Can a conjugate-symmetric matrix over an arbitrary field be diagonalized?

Question

Let $K$ be a field with an involution $*$, meaning $*:K\to K$ is a field homomorphism and $(x^*)^*=x$ for all $x\in K$. Let $M$ be a conjugate-symmetric $n\times n$ matrix with entries in $K$, meaning ${M_{ij}=M_{ji}}^*$ for all $1\leq i,j\leq n$.

Is $M$ diagonalizable? If so, must its eigenvalues be of the form $xx^*$? If not, what if we restrict to $*=\text{id}$ and/or char$(K)≠2$?

---

As might be clear, I'm interested in whether the standard real/complex spectral theorems in finite dimension generalize to arbitrary fields. Note that the above question reduces to some standard results for $(K,*)=(\mathbb R,\text{id})$ or $(K,*)=(\mathbb C,\overline{\phantom{x}}\,)$, for which the answers are "yes."

Answer 1

No, consider $\Bbb{Q}(\sqrt{2})$ and a matrix $\begin{pmatrix} 0 & \sqrt{2} \\ -\sqrt{2} &0\end{pmatrix}.$ This matrix has characteristic equation $\lambda^2+2=0$ so it has eigenvalues $\pm\sqrt{2}i.$

The diagonalization of any conjugate-symmetric $A\in M_{n\times n}(\Bbb{F})$ would have the roots of its characteristic polynomial as the diagonal entries, and we'd need to make sure those are elements of the field $\Bbb{F}.$

Answer 2

Let $(K, *) = (\mathbb C, \text{id})$ and $M=\begin{pmatrix} 1 & i \\ i & -1 \end{pmatrix}$. Then $M$ is not diagonalizable.

(See Why a complex symmetric matrix is not diagonalizible?)

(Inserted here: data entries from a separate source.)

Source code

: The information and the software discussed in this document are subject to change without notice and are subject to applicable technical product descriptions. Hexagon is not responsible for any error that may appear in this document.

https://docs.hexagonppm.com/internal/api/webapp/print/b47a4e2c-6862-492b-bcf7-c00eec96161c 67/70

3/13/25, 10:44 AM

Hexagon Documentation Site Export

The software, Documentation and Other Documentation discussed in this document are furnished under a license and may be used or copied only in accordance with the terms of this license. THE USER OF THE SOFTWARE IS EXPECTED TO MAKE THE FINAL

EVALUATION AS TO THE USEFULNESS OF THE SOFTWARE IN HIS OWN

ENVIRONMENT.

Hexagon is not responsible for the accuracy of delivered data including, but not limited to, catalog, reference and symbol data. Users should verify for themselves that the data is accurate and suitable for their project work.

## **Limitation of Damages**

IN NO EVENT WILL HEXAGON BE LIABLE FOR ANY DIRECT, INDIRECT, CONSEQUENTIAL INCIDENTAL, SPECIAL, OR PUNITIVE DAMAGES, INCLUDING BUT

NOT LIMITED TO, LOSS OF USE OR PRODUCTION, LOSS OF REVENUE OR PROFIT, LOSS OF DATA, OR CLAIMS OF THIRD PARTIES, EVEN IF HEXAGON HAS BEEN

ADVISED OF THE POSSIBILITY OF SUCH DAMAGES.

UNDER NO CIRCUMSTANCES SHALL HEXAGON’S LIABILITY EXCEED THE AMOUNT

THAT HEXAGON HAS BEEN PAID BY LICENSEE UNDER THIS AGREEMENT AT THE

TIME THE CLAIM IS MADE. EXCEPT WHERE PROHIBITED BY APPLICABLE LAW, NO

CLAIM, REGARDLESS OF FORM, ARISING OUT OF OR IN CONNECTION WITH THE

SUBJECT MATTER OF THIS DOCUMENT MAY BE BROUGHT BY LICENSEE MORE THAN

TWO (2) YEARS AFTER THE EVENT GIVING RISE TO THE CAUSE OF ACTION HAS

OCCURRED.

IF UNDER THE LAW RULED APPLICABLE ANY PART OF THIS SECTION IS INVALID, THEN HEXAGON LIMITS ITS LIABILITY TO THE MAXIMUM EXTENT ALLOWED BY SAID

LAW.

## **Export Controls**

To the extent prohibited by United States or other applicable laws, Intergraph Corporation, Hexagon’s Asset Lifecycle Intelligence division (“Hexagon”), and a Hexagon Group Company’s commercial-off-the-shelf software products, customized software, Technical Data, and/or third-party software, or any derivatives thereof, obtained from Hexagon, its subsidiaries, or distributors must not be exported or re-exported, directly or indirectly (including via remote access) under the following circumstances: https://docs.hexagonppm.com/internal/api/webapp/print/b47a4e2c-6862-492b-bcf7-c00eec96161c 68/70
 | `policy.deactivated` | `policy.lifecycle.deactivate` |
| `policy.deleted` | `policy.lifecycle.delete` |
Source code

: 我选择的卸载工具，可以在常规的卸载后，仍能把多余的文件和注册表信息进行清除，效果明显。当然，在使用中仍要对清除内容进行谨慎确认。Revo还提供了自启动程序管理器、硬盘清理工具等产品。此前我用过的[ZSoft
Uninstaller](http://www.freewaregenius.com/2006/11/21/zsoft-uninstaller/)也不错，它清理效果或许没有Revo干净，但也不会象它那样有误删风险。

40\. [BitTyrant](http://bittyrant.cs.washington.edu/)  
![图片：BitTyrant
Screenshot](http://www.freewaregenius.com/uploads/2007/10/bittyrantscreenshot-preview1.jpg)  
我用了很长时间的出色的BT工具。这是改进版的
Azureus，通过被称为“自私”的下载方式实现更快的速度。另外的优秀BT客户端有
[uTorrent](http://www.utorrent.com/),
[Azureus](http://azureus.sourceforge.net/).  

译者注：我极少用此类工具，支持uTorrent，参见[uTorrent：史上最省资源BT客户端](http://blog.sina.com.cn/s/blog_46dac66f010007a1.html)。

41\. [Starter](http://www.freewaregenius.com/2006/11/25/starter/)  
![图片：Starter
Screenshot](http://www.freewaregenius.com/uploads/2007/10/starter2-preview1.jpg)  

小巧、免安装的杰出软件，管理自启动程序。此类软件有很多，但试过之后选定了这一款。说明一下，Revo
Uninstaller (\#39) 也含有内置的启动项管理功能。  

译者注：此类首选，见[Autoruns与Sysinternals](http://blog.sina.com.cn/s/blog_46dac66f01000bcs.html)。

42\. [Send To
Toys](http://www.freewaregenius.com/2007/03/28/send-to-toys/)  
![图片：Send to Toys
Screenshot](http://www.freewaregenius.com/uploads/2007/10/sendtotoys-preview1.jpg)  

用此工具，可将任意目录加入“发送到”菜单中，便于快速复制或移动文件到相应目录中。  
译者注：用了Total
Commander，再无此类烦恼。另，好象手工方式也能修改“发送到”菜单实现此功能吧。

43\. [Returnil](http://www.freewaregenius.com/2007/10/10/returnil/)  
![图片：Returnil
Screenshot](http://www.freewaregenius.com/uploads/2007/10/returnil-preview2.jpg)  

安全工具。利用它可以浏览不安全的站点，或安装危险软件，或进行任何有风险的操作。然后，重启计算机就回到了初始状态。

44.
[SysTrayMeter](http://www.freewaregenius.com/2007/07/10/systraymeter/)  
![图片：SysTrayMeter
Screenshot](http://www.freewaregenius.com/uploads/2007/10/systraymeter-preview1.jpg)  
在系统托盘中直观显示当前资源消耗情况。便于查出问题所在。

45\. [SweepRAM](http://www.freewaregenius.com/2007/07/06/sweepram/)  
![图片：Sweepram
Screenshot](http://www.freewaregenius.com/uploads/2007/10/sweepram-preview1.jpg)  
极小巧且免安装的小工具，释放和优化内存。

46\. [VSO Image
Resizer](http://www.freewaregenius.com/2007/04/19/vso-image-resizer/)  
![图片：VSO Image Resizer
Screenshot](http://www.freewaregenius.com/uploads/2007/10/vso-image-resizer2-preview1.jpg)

It's pretty harsh for the spectral theorem to hold. For example, you need the field to be almost algebraically closed, as argued by @Chickenmancer. In general, it's hard to generalize results from linear algebra over $\mathbb R$ or $\mathbb C$ to other fields if the result depends on positivity, like the dot product or conjugation with the property $x^*x\ge 0$.

Answer 3

For arbitrary fields of positive characteristic the answer is no.

with $\text{char }\mathbb K = p$, let $J$ be the $p\times p$ matrix of all ones. Then $\text{rank}\big(J\big) =1$ and $\text{trace}\big(J\big) =0$ so $J$ is non-zero nilpotent-- i.e. it is not diagonalizable. But $J=J^T$ and the any field homomorphism sends $1$ to $1$ so $J$ is conjugate-symmetric.